Response 201: The created voice resource. Visible in the library under source: user_trained.
Delete a user-owned voice
Section titled “Delete a user-owned voice”DELETE /v1/agents/{agent_id}/voice/{voice_id}Returns 204 No Content. Only works on voices the agent owns (user_designed, user_trained, user_elevenlabs). Public voices cannot be deleted.
TTS preview (asynchronous)
Section titled “TTS preview (asynchronous)”Audition a voice saying specific text before assigning it via PATCH /core.
Start a preview
Section titled “Start a preview”POST /v1/agents/{agent_id}/voice/{voice_id}/previewBody: {"text": "Hello world"}
Response 202 Accepted: {"user_job_id": 138860}
This enqueues a UserJob on the GEN backend. The job charges credits and writes output audio as a ContentResource when complete.
Poll for completion
Section titled “Poll for completion”GET /v1/agents/{agent_id}/voice/preview/{job_id}Response 200: The full user_job record.

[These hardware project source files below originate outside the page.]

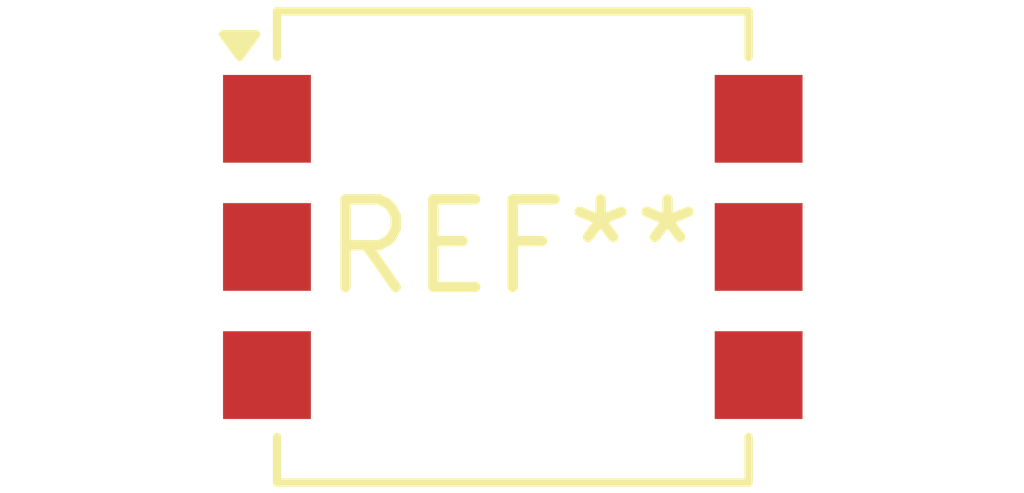
<source format=kicad_pcb>
(kicad_pcb (version 20240108) (generator pcbnew)

  (general
    (thickness 1.6)
  )

  (paper "A4")
  (layers
    (0 "F.Cu" signal)
    (31 "B.Cu" signal)
    (32 "B.Adhes" user "B.Adhesive")
    (33 "F.Adhes" user "F.Adhesive")
    (34 "B.Paste" user)
    (35 "F.Paste" user)
    (36 "B.SilkS" user "B.Silkscreen")
    (37 "F.SilkS" user "F.Silkscreen")
    (38 "B.Mask" user)
    (39 "F.Mask" user)
    (40 "Dwgs.User" user "User.Drawings")
    (41 "Cmts.User" user "User.Comments")
    (42 "Eco1.User" user "User.Eco1")
    (43 "Eco2.User" user "User.Eco2")
    (44 "Edge.Cuts" user)
    (45 "Margin" user)
    (46 "B.CrtYd" user "B.Courtyard")
    (47 "F.CrtYd" user "F.Courtyard")
    (48 "B.Fab" user)
    (49 "F.Fab" user)
    (50 "User.1" user)
    (51 "User.2" user)
    (52 "User.3" user)
    (53 "User.4" user)
    (54 "User.5" user)
    (55 "User.6" user)
    (56 "User.7" user)
    (57 "User.8" user)
    (58 "User.9" user)
  )

  (setup
    (pad_to_mask_clearance 0)
    (pcbplotparams
      (layerselection 0x00010fc_ffffffff)
      (plot_on_all_layers_selection 0x0000000_00000000)
      (disableapertmacros false)
      (usegerberextensions false)
      (usegerberattributes false)
      (usegerberadvancedattributes false)
      (creategerberjobfile false)
      (dashed_line_dash_ratio 12.000000)
      (dashed_line_gap_ratio 3.000000)
      (svgprecision 4)
      (plotframeref false)
      (viasonmask false)
      (mode 1)
      (useauxorigin false)
      (hpglpennumber 1)
      (hpglpenspeed 20)
      (hpglpendiameter 15.000000)
      (dxfpolygonmode false)
      (dxfimperialunits false)
      (dxfusepcbnewfont false)
      (psnegative false)
      (psa4output false)
      (plotreference false)
      (plotvalue false)
      (plotinvisibletext false)
      (sketchpadsonfab false)
      (subtractmaskfromsilk false)
      (outputformat 1)
      (mirror false)
      (drillshape 1)
      (scaleselection 1)
      (outputdirectory "")
    )
  )

  (net 0 "")

  (footprint "Pulse_P0926NL" (layer "F.Cu") (at 0 0))

)

</source>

Check the status field:
{ "id": 138860, "status": "completed", "output_resources": [ { "id": 99, "type": "audio", "file_url": "https://cdn.gen.pro/.../preview.mp3" } ]}Possible statuses: pending, processing, completed, failed.
Errors
Section titled “Errors”| Code | Meaning |
|---|---|
| 400 | Missing required field (e.g. text on preview, name on clone, gender on generate-description) |
| 400 | invalid_key on ElevenLabs connect — the key was rejected by ElevenLabs |
| 400 | Both audio_url and audio_base64 provided on clone (supply exactly one) |
| 401 | Missing or invalid X-API-Key |
| 404 | Voice not found (on delete or preview) |
See the Agent Core reference for identity, overview, personality, and other non-voice sections.